The only part of the island experiencing constant sun was the entire south coast, so that had to be our next leg of the journey.
The sun did not disappoint as we leapfrogged the many beachtowns and feasted on the magnificent seafood served at beach restaurants everywhere. Midway along was the ruined Dutch Fortress of Galle, built in the 18th century and is now attractivelly restored. A bit west of Galle is the site of the biggest train wreck in the world from the 2004 Christmas day tsunami killing 1700 people.
A modest museum housed hundreds of trajic photos taken on that memorable day.
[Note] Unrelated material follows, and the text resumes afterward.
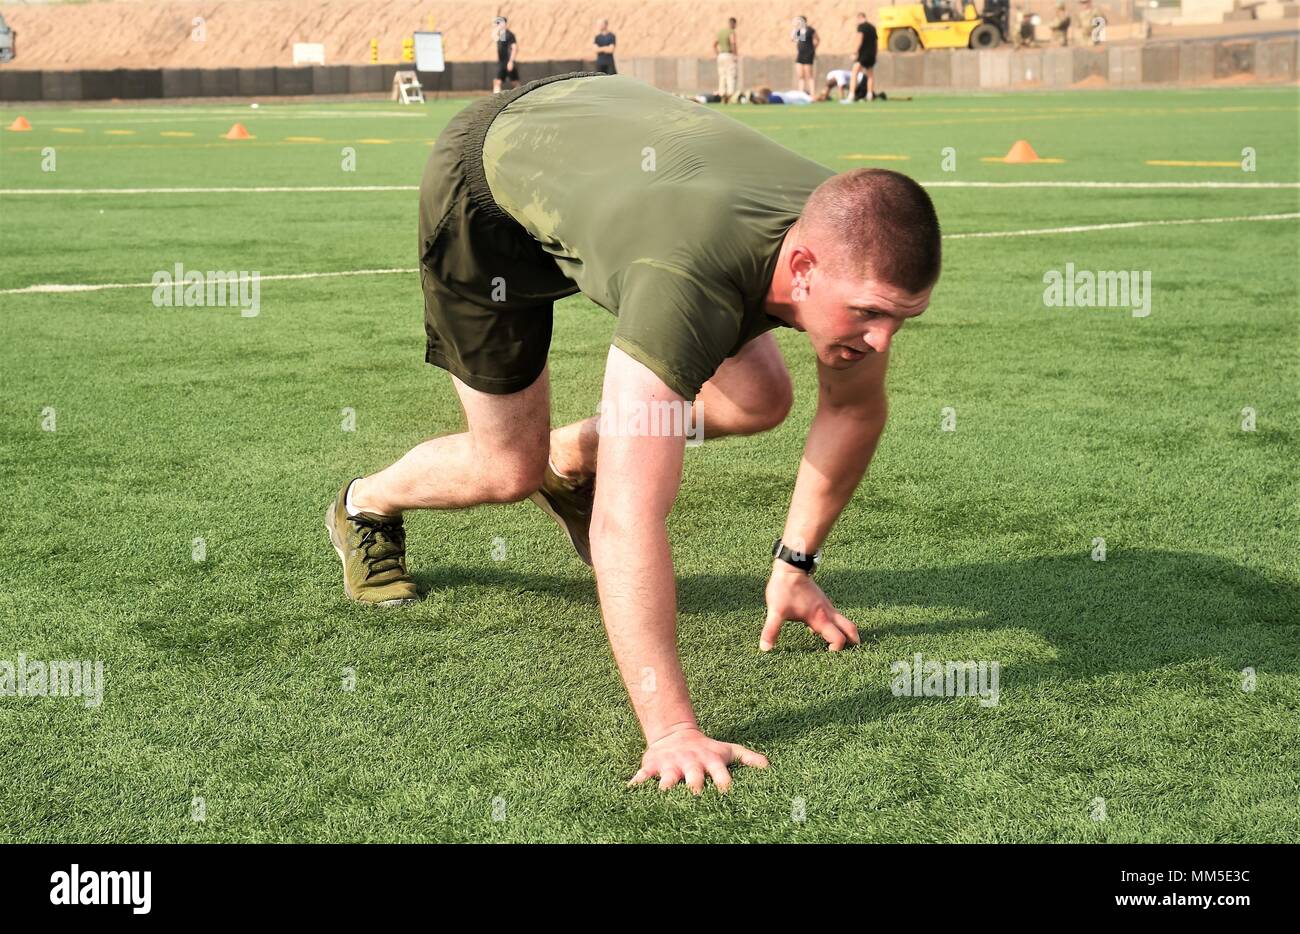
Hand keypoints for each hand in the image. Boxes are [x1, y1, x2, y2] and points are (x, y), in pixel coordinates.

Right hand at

Our last beach along was perhaps our favorite - Bentota. This beach is very wide and stretches for kilometers only broken by the Bentota River. It was on the banks of this river that we found a magnificent guest house with only 4 available rooms. Our choice room was on the top floor overlooking the two swimming pools and a large wooden deck extending over the river. The view was across the river to a narrow sand peninsula with ocean waves crashing on the far side. The scene allowed for some magnificent sunsets and meals with our great friends from Cairns Mike Mabbutt and Annette Cooper who joined us for a fun filled week in Sri Lanka eating like the locals do with their hand!
A small ferry boat was available to take us to the opposite bank we could walk down the beach to the turtle hatcheries where we were allowed to release a few babies on our own.
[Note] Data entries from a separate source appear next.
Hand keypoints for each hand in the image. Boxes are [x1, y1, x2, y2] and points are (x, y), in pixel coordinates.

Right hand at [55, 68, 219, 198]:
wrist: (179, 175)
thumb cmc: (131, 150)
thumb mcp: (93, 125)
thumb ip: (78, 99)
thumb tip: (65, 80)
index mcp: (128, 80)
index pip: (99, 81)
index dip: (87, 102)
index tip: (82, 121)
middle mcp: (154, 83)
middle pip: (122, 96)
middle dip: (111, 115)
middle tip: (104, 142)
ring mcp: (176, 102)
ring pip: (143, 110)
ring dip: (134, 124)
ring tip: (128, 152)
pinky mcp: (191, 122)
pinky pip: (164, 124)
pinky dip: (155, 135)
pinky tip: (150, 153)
River Edge Guesthouse deserves special speacial mention and is a must stay.
Bobby the owner will make you feel at home and was our source of local knowledge.
Kate heard that Adams Peak is a highlight trek on the island and thought it might serve as a test run for her Kakoda Trail trek the end of March in Papua New Guinea.
A direct route to Adams took us on the less travelled roads through lush tea plantations where we encountered teams of Sri Lankan ladies picking tea and earning $4.40 per day provided the can produce 16 kilograms of the finest tea leaves.
Our last day spent with Kate was enroute to the Columbo Airport where she would depart at midnight. As parting gift to Kate from Sri lanka the skies opened up and we spent the last 4 hours in torrential rain! Her luggage was now double its original weight as all her clothes, boots and helmet were utterly soaked.
Our last two weeks were spent beach hopping and in the end we were sad to return our trusty steed back to Alfons. We bid fairwell with the promise to return one day soon.
We can highly recommend an extended visit to Sri Lanks as the locals always greet you with a smile, the scenery is warm and varied, crime is almost unheard of and the cost of travel is a quarter that of travelling first world countries. We enjoyed the culture being midway from Indian and Asian with the food being of this wonderful mixture.
Posted by Patrick Peck at March 04, 2013 03:56 AM GMT
Now, we are returning to hometown Cairns, via a "friend and relations catch up" of the east coast of Australia by car... look out Cyclone Peck might be in your neighbourhood real soon!